Sebagai bagian dari rencana kerjanya, Sustainable Fashion Caucus akan mengusulkan pembebasan pajak penjualan untuk transaksi barang bekas di negara bagian yang bersedia bekerja sama. Mereka juga sedang mengkaji kemungkinan subsidi untuk bisnis lokal yang berfokus pada perbaikan, daur ulang, dan pemanfaatan ulang pakaian. Selain itu, mereka mendorong integrasi pendidikan keberlanjutan dalam kurikulum desain fesyen di perguruan tinggi dan sekolah kejuruan.

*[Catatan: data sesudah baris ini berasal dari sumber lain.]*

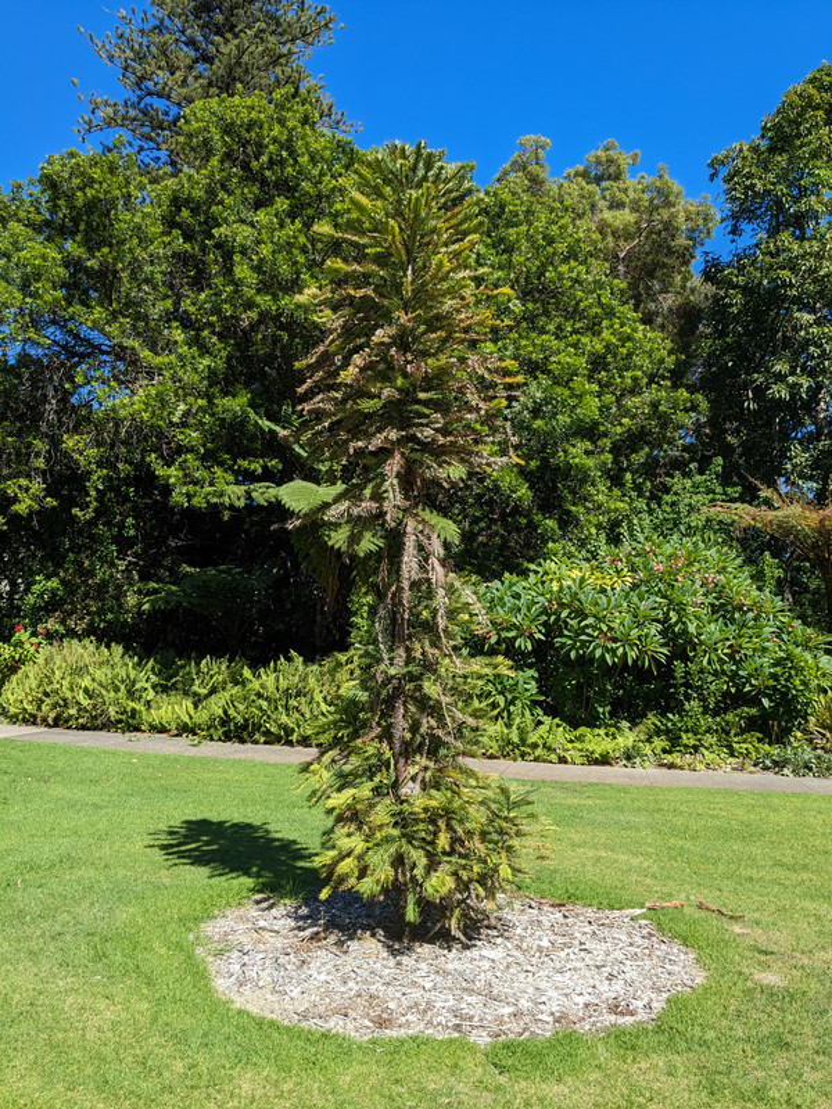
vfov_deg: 65.3
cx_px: 416
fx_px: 865
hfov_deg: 51.4
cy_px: 554
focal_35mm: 27
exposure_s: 1/2128
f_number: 1.73
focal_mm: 4.38
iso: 53
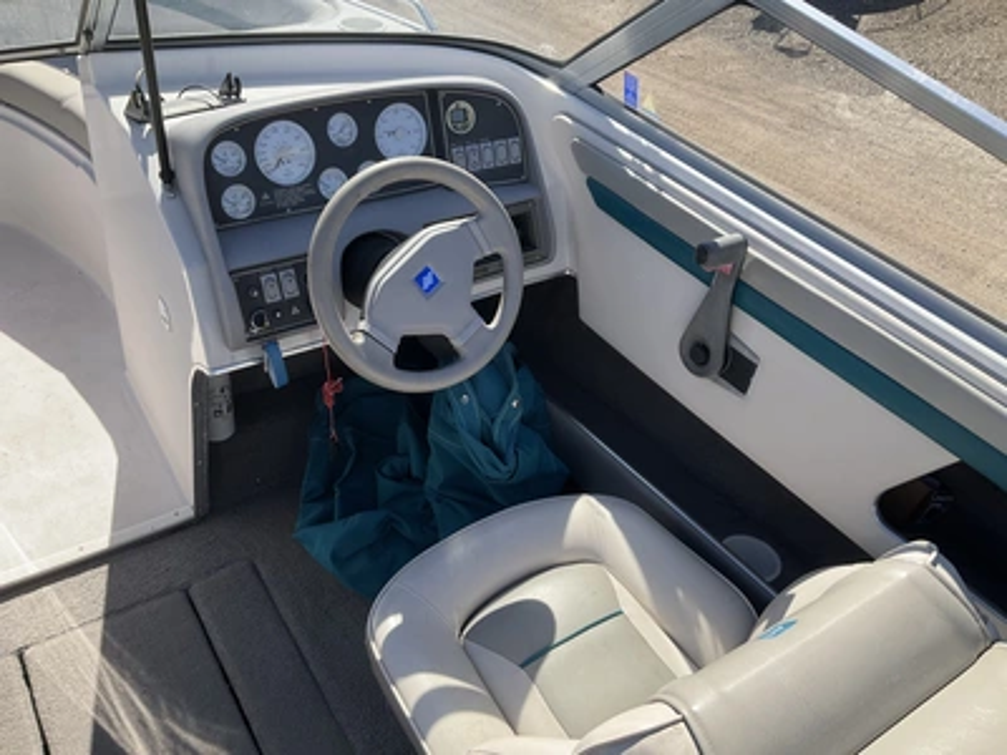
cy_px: 378
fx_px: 844
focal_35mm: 29
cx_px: 504
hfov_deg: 61.7
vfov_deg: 48.2
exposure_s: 1/1311
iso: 25
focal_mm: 3
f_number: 1.8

Di sektor swasta, sejumlah perusahaan menyambut baik langkah legislatif ini. eBay, yang telah memperkenalkan fitur “pre-loved fashion” sebagai bagian dari strategi ESG-nya, menyatakan bahwa dukungan regulasi akan membantu mempercepat transisi ke ekonomi sirkular. “Kami melihat ini bukan hanya sebagai peluang bisnis, tapi tanggung jawab bersama,” ujar juru bicara eBay dalam pernyataannya kepada media Bloomberg.

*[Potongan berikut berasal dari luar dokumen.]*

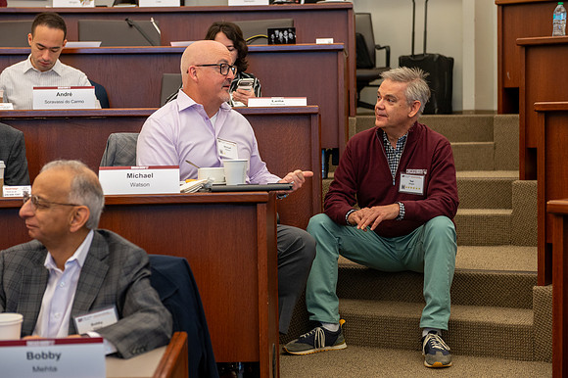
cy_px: 189
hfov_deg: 28.9
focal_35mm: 70
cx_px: 284
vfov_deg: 19.4
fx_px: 1104
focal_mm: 70
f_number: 4
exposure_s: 1/60
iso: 1250
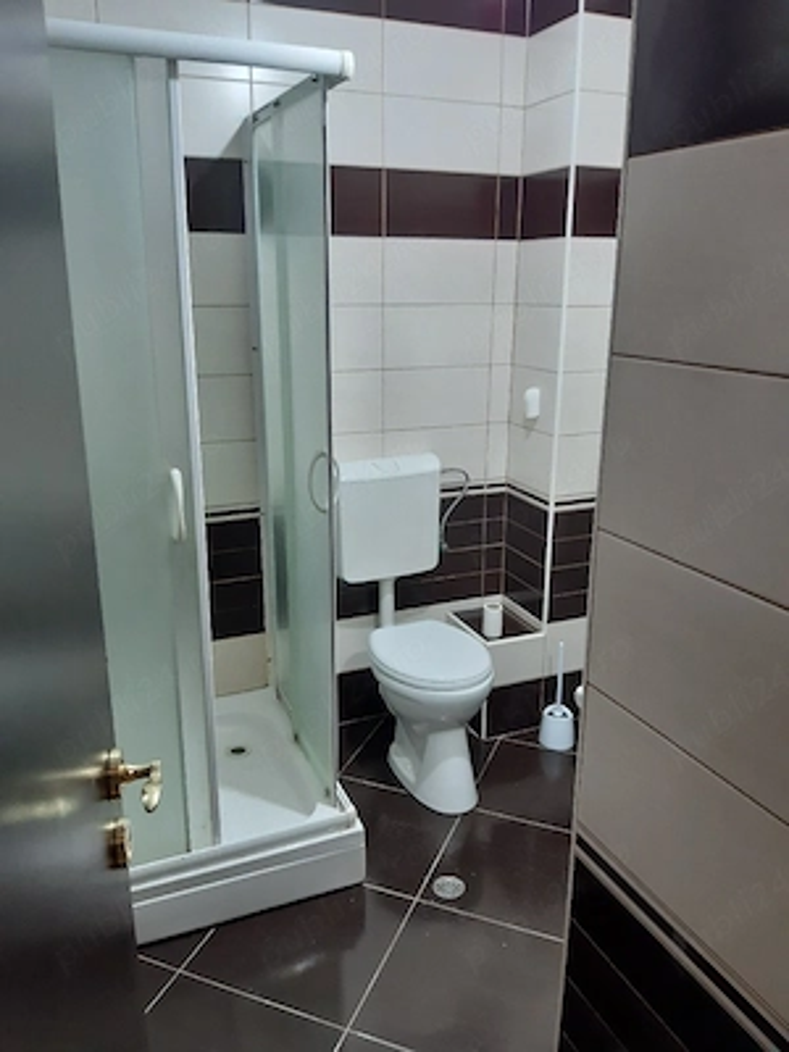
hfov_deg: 53.1
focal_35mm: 26
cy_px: 526
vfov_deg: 67.3
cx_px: 394
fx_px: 790
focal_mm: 3.92
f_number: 1.7
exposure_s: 1/30
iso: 200
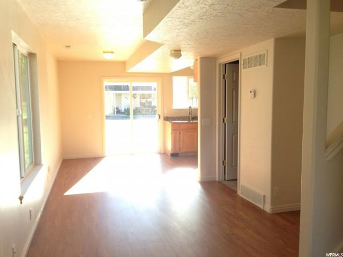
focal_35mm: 33
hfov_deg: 55.4
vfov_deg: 42.9
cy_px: 128
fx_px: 327
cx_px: 172
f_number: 2.4
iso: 80
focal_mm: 4.12
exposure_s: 1/120
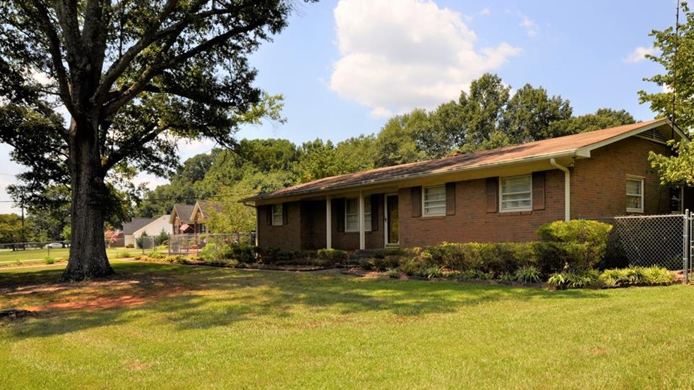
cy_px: 191
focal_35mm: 25
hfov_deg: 75.0
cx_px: 358
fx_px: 452
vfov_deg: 46.7
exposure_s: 1/200
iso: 200
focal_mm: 15
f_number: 14
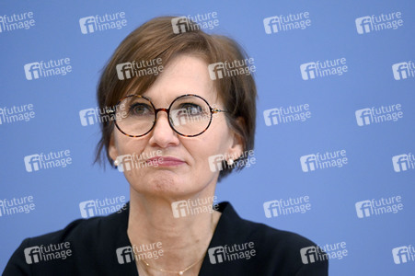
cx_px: 208
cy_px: 138
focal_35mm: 170
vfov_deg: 8.1
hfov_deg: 12.1
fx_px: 1958
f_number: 2.8
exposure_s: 1/2000
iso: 4000
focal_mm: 170
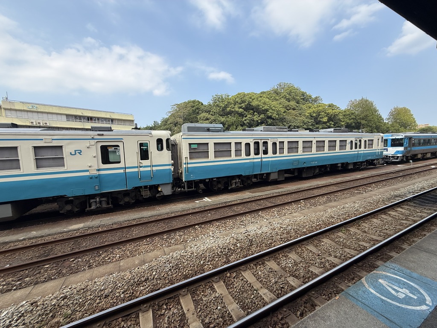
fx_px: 177
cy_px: 164
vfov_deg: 85.7
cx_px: 218
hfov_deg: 102.1
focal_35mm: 14
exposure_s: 1/451
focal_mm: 2.22
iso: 20
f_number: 2.2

Di sisi lain, industri fast fashion kemungkinan tidak akan diam. Perusahaan seperti Shein, H&M, dan Zara sedang memperluas inisiatif daur ulang dan koleksi berkelanjutan mereka, namun tetap menghadapi kritik karena volume produksi yang tetap tinggi. Beberapa pengamat mencatat bahwa inisiatif barang bekas hanya akan efektif jika diiringi dengan pembatasan terhadap overproduksi dan insentif untuk memproduksi pakaian yang lebih tahan lama.

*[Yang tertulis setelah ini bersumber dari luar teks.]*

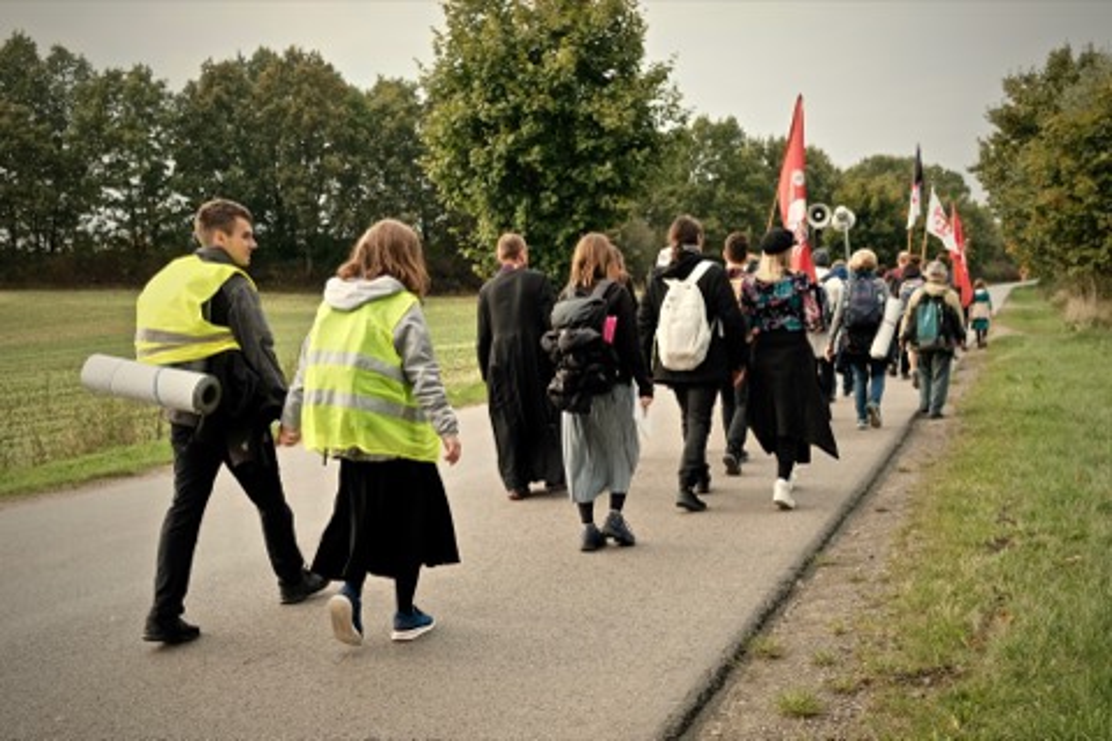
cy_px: 370
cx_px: 556
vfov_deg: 42.3
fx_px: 957
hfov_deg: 60.3
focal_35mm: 31
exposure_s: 1/640
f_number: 3.6
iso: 400
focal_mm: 20.5
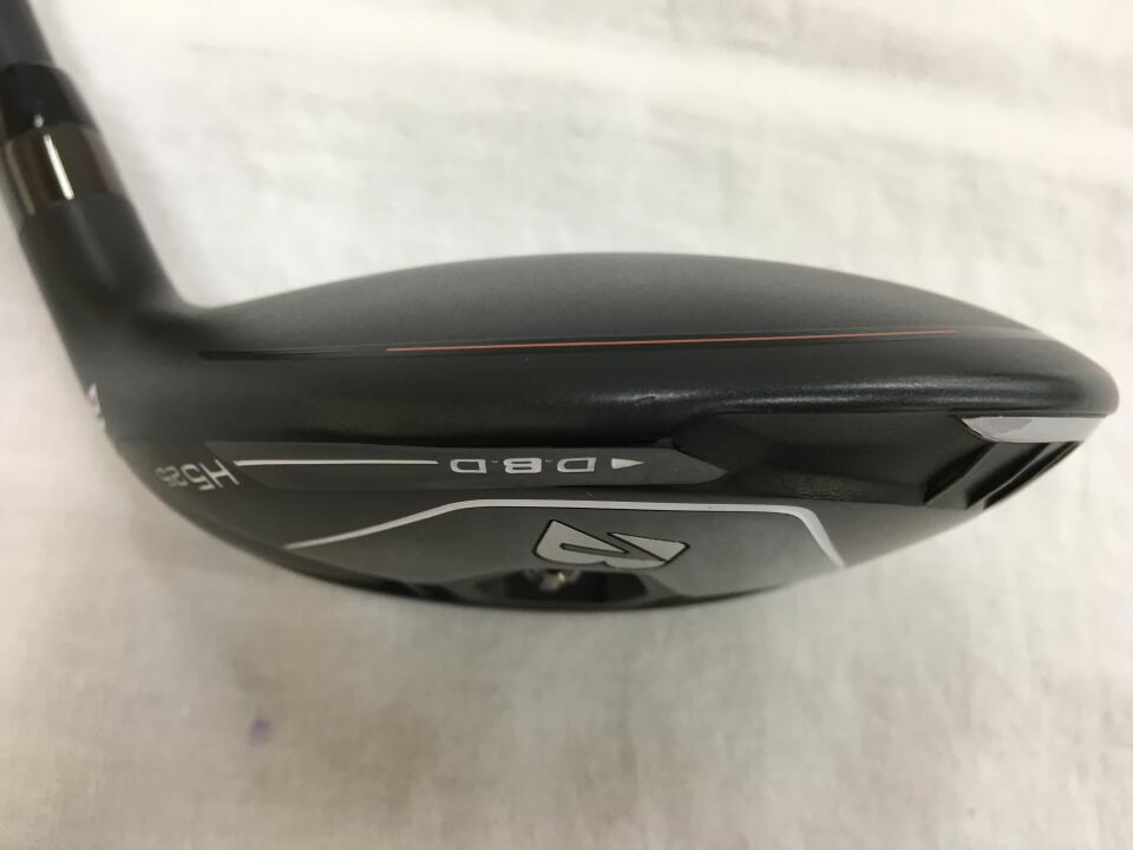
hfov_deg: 61.7
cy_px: 425
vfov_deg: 48.2
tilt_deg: -72.5
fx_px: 949
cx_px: 566
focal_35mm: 29
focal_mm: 4.15
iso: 64
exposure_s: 1/33
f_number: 2.2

Para legislator berharap dukungan bipartisan dapat membantu inisiatif ini bertahan dalam dinamika politik Washington yang sering terbelah. Menurut mereka, keberlanjutan adalah isu lintas generasi dan lintas partai yang dapat menyatukan kepentingan lingkungan, ekonomi, dan sosial. Beberapa organisasi akar rumput dan komunitas lingkungan telah menyatakan dukungan terhadap pembentukan kaukus ini, dengan harapan bahwa kebijakan nyata akan segera menyusul.
Kampanye ini juga mencerminkan perubahan prioritas dalam politik lingkungan AS. Jika sebelumnya fokus lebih banyak pada energi dan transportasi, kini perhatian mulai bergeser ke sektor konsumsi dan gaya hidup. Dengan mempromosikan belanja barang bekas, para legislator ingin menumbuhkan kesadaran bahwa setiap keputusan konsumen—termasuk di lemari pakaian—memiliki dampak ekologis yang nyata.
Apakah perubahan kebijakan ini akan cukup untuk membendung arus fast fashion global masih menjadi pertanyaan terbuka. Namun langkah ini menandai komitmen awal dari para pembuat kebijakan untuk lebih serius mengaitkan konsumsi pribadi dengan agenda lingkungan nasional. Jika berhasil, dorongan terhadap belanja barang bekas tidak hanya akan mengurangi limbah, tetapi juga memperkuat ekosistem ekonomi sirkular yang lebih adil, tahan lama, dan rendah emisi.